Convert inference results into specific recognition result data, such as recognized categories, positions, and masks.

  • Function input:

    1. Inference result, in the form of an ndarray object.
    2. Color image.
    3. Depth image.
  • Function output:

    1. annotated_frame: annotated image
    2. names: list of names of all recognized objects
    3. rates: confidence of all recognized objects
    4. xyxys: boundbox of all recognized objects
    5. masks: mask of all recognized objects

Model training model.train

Input the corresponding parameters to start training

python
model.train(data=data_path,
            epochs=epochs,
            batch=batch,
            optimizer='SGD',
            device=0 if torch.cuda.is_available() else "cpu")

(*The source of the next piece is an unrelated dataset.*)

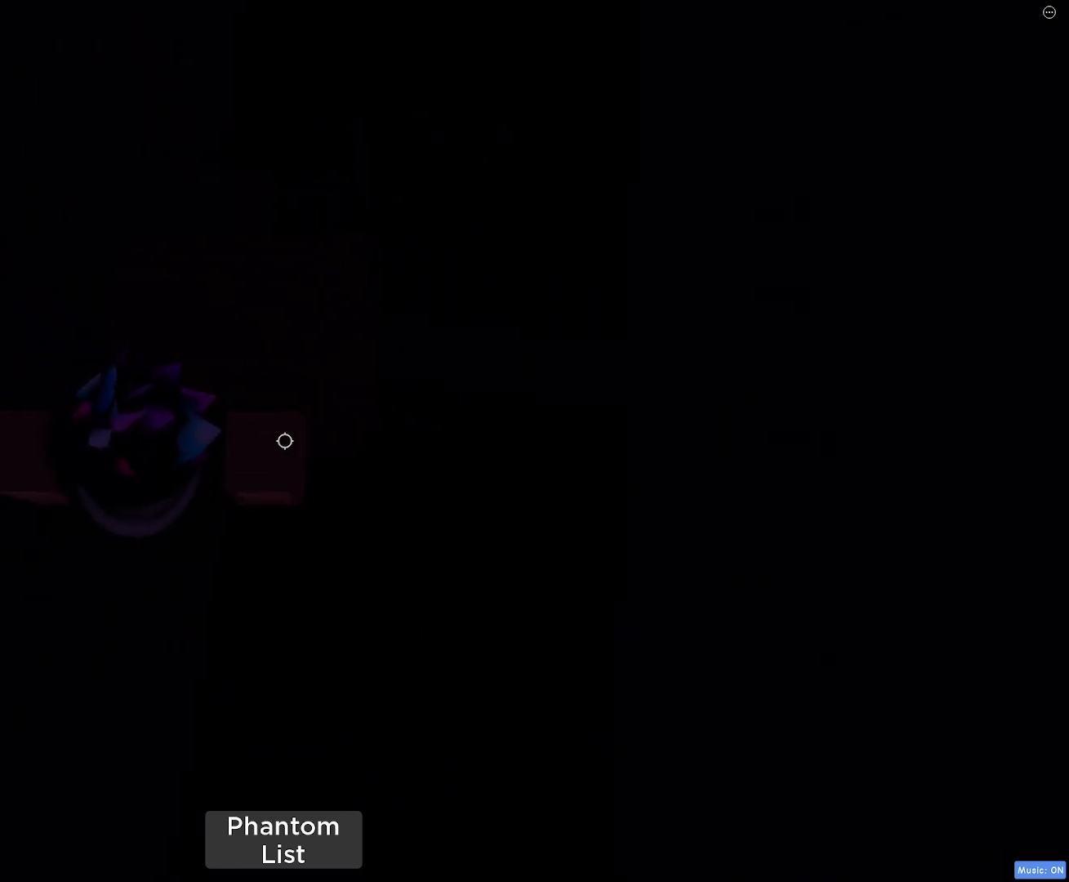
{"keys": [], "mouse": [], "events": []}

After collecting data, start training by specifying the number of epochs and other configuration details to train a model tailored to your dataset.

  • Function input:
    1. data: yaml file of the output dataset
    2. epochs: number of training epochs
    3. batch: batch size for each training iteration
    4. optimizer: optimizer to be specified
    5. device: equipment to be used
  • Function output: output that includes the model and its parameter metrics saved in the corresponding folder.

3. Function introduction

Function information

Input target images, and recognition results, including item segmentation, position, type, confidence, etc. will be output.

yolo-rgb recognition result

  • Target detection

The output of the object detector includes a set of bounding boxes around objects in the image, as well as the class labels and confidence scores for each box. When you need to identify objects of interest in a scene without requiring exact locations or precise shapes, object detection is a great choice.

  • Target segmentation

Instance segmentation goes a step beyond object detection by identifying and segmenting each unique object in the image.

The output of the instance segmentation model is a set of masks, used to draw the borders of each object in the image. Additionally, it includes the class label and confidence score for each object. When you not only need to know the position of objects in the image but also their precise shapes, instance segmentation is extremely helpful.

Function parameters

  • Recognition accuracy: 95%
  • Recognition error: 1%
  • Model parameter: 320M
  • Recognition precision: 1 pixel

4. Developer guide

Image input specification

Generally, an image of a 640×480×3 channel is used as input for the entire project, and BGR is used as the main channel sequence. It is recommended to use opencv mode to read the image and load it to the model.

Model warm-up

After loading the model for the first time, it’s necessary to provide some data, which can be random data, to run the model once to "warm up" the model. The primary purpose of this is to allocate any potentially required memory space.

Equipment deployment

It is recommended to use the cuda platform, because the inference speed of the CPU only is slow, which basically cannot meet the requirements of realistic scenes. If you choose to run this model on certain edge devices, it is recommended that you convert it to the TensorRT engine to accelerate the entire inference process.

5. Frequently asked question (FAQ)

1. If I don’t want to use the recommended environment configuration, what is the order for selecting versions when manually installing the environment?

Operating system -> GPU driver version -> cudnn version -> cuda version -> torch version -> torchvision version -> python version

Perform installation and adaptation in the order listed above.

2. What factors primarily affect the speed of image recognition?

The main factor is the hardware computing power, the higher the computing power, the shorter the inference time.

3. How is this model used during robotic arm calibration?

The model can assist in further confirming the coordinates of the object in the camera frame. If the calculation results in the robotic arm frame are required, additional transformations based on hand-eye calibration results are needed.

6. Update log

Update dateUpdate contentVersion
2024.08.16New contentV1.0
  • This project is subject to the MIT license.